Do you know why we have regulators to regulate statistical models (or their output)? Are they smarter than the statisticians hired by banks or the private sector, to tell them what is valid or not?

Or is it yet another example of red tape, with useless bureaucrats paid by the taxpayer?

Sorry if I'm butting in here - the question was directed to Lance.

Are the regulators smarter? No. Independent verification? Yes. Financial institutions have even been to disregard the work of their statisticians and assume more risk than is warranted. In any case - whether the statisticians have been ignored or not, the regulators provide peer review.

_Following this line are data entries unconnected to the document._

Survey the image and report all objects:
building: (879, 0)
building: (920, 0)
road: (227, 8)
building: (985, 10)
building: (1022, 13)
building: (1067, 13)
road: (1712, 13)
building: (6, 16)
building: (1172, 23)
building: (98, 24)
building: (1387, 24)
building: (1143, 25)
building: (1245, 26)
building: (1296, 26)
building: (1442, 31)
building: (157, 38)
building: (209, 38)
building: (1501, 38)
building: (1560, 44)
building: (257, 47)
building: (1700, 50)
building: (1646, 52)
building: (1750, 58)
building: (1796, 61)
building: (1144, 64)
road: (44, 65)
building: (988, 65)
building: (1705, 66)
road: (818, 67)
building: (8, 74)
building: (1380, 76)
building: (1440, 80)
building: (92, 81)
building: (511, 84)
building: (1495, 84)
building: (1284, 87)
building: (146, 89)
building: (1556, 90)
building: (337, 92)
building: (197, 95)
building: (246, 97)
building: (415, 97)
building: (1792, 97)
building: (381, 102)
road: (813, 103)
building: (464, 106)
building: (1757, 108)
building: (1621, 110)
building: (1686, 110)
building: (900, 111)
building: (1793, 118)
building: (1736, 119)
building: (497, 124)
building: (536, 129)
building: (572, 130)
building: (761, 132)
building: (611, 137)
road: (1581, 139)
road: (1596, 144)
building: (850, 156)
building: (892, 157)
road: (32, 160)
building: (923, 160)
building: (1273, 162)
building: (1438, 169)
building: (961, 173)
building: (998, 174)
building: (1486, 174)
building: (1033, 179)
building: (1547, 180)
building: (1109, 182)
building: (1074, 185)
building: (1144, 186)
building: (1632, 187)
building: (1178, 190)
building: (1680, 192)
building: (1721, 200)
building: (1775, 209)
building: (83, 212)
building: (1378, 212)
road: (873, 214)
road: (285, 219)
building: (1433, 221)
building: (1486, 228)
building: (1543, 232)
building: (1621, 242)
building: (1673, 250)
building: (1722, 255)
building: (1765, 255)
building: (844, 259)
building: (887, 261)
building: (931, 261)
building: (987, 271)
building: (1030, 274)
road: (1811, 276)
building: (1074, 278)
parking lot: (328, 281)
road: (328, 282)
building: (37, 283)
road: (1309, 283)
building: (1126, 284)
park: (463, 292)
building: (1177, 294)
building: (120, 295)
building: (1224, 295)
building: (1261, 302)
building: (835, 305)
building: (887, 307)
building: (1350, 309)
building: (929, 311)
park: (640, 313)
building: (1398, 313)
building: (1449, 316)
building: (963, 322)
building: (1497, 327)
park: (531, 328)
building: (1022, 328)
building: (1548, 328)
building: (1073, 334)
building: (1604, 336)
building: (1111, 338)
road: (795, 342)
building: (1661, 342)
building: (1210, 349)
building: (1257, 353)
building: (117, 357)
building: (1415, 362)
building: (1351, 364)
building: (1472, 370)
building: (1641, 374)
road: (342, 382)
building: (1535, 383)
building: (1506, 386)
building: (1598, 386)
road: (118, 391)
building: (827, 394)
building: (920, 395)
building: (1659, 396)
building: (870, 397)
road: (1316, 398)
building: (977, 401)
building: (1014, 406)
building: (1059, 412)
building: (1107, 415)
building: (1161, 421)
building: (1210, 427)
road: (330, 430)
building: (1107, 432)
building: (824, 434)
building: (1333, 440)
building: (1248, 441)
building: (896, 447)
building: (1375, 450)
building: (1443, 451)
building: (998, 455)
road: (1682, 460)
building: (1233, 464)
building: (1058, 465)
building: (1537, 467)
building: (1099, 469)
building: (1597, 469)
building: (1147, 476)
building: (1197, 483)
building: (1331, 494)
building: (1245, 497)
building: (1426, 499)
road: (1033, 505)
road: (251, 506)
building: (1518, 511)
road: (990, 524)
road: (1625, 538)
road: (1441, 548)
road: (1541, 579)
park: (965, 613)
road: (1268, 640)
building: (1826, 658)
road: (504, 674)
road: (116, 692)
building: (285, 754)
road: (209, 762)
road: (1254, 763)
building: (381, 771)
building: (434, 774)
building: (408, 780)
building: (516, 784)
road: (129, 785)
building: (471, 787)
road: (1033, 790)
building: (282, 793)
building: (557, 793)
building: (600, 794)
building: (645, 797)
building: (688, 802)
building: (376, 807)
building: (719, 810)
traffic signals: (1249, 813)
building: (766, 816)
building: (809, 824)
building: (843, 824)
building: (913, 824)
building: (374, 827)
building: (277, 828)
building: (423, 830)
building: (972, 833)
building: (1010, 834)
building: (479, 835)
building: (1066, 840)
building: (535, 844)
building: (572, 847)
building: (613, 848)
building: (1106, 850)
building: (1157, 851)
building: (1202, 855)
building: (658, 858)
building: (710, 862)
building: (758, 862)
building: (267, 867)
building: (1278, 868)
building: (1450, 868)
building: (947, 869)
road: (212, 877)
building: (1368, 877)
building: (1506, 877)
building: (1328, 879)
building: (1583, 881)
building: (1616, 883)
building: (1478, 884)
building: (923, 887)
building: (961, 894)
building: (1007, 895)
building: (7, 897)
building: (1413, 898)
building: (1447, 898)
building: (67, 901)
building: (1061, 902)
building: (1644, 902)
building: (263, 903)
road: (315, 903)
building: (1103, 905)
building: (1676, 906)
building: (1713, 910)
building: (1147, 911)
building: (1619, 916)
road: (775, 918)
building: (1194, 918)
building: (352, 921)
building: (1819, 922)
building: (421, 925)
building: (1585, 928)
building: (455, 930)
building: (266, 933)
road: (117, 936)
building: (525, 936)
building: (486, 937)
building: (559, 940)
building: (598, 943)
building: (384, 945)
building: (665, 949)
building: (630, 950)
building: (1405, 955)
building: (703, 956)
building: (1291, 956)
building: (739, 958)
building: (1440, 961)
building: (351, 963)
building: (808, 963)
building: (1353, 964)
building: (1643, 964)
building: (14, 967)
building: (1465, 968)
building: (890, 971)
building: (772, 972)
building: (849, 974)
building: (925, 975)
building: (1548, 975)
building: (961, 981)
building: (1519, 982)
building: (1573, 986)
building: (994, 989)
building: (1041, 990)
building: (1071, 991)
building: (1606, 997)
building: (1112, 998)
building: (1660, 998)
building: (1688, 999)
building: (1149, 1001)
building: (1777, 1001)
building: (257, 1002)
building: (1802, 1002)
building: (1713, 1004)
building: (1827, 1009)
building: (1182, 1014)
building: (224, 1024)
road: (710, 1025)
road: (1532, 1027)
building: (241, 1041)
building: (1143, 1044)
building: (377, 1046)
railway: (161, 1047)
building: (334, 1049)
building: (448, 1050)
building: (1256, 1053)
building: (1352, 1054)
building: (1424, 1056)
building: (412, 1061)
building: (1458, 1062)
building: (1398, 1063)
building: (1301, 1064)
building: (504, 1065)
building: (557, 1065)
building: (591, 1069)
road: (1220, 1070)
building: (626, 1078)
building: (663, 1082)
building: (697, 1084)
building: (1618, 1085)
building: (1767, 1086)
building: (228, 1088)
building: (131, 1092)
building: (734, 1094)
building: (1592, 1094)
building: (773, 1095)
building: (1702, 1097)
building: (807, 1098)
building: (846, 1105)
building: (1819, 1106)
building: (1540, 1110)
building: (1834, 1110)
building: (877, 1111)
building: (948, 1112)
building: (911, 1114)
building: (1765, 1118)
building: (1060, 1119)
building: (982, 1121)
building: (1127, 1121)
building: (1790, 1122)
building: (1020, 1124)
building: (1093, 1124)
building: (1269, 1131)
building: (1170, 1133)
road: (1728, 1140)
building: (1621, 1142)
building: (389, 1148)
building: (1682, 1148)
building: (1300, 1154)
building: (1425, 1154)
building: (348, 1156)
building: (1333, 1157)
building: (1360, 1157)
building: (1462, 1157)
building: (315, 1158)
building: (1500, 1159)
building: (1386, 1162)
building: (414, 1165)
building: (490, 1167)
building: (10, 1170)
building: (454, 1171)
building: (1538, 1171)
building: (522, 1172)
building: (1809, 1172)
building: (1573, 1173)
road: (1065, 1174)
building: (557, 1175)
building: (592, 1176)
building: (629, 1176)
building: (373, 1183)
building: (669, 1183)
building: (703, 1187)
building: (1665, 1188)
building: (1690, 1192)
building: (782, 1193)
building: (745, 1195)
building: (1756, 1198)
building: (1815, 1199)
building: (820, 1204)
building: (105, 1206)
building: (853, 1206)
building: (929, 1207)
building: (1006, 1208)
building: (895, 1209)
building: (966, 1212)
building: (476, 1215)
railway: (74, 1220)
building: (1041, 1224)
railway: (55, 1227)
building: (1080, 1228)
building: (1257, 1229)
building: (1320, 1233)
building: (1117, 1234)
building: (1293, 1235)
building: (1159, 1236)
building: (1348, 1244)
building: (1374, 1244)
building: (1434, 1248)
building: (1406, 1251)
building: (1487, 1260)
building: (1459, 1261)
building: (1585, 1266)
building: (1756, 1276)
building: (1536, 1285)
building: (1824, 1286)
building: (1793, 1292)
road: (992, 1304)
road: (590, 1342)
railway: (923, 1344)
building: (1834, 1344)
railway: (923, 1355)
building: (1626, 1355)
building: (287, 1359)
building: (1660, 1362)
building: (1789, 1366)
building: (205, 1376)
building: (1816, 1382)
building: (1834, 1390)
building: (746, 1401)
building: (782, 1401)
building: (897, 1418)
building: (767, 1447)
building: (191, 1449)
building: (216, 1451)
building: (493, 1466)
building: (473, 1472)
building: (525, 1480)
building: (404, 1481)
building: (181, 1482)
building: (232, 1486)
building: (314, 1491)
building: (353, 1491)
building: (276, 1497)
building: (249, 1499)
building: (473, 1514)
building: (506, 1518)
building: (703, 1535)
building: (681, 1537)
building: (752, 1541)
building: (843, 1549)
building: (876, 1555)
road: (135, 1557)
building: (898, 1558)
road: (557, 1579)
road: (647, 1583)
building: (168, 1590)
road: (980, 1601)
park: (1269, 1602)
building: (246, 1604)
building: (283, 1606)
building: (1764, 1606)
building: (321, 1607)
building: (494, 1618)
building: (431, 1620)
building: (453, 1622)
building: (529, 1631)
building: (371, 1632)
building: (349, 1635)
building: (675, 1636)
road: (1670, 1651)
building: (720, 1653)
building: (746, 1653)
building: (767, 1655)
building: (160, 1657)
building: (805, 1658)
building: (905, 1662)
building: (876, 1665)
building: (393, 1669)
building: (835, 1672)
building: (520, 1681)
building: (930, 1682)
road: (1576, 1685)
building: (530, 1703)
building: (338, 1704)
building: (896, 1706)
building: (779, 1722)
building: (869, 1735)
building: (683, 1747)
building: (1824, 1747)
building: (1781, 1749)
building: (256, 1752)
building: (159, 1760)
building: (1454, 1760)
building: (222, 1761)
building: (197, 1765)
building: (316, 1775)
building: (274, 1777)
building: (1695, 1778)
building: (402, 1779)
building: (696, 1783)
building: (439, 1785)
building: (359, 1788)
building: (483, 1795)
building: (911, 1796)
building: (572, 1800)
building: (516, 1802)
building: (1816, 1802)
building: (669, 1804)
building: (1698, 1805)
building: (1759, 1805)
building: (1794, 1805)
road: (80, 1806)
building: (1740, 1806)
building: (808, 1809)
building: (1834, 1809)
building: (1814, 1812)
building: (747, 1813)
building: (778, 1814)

A lot of the people doing ecompnic models are theoretical phsycists - I'm one of them myself, hence my ionteresat in answering this question. I would expect a physicist to submit a model for peer review - just the same for economic models. Regulatory provides this and it is especially important where financial models modelers or their supervisors are subject to forces other that just getting the best numbers.

Does this regulation apply to banks / credit card companies only? Let say I create my own scoring company (offering generic scores the way FICO does), would my scores have to comply with some laws / governmental compliance?  My guess is NO, but I might not be able to sell my scores to banks. I guess I could offer them to other companies (recruiters, employers, landlords, private lenders, etc.) without government interference.

@Vincent:

You could make a bizillion scoring models and if the banks/anyone can use it properly then all is good.  From the FDIC website, the banks just have to make sure that the scores fit with what they are doing AND that is where my understanding of where the governments step in to give a stamp of approval to the banks/credit unions/credit cards(now per Federal Reserve).

Then again, things can change since we are supposedly trying to come out of a recession.  I do not know what exactly they require as things are change from what they were.

Hi Mirko,

The only thing that I am aware of is what David has said about Independent Verification.  A more full explanation is in the fourth reference above which is on the FDIC.gov website.  The reference gives a lot more information than I could give.

Banks at times get side tracked into making money and NOT paying attention to reality.  This is one of the contributing factors of the current economic crisis with all the OFF balance sheet activities - a quick buck and failing to look at reality of a loan made to a customer.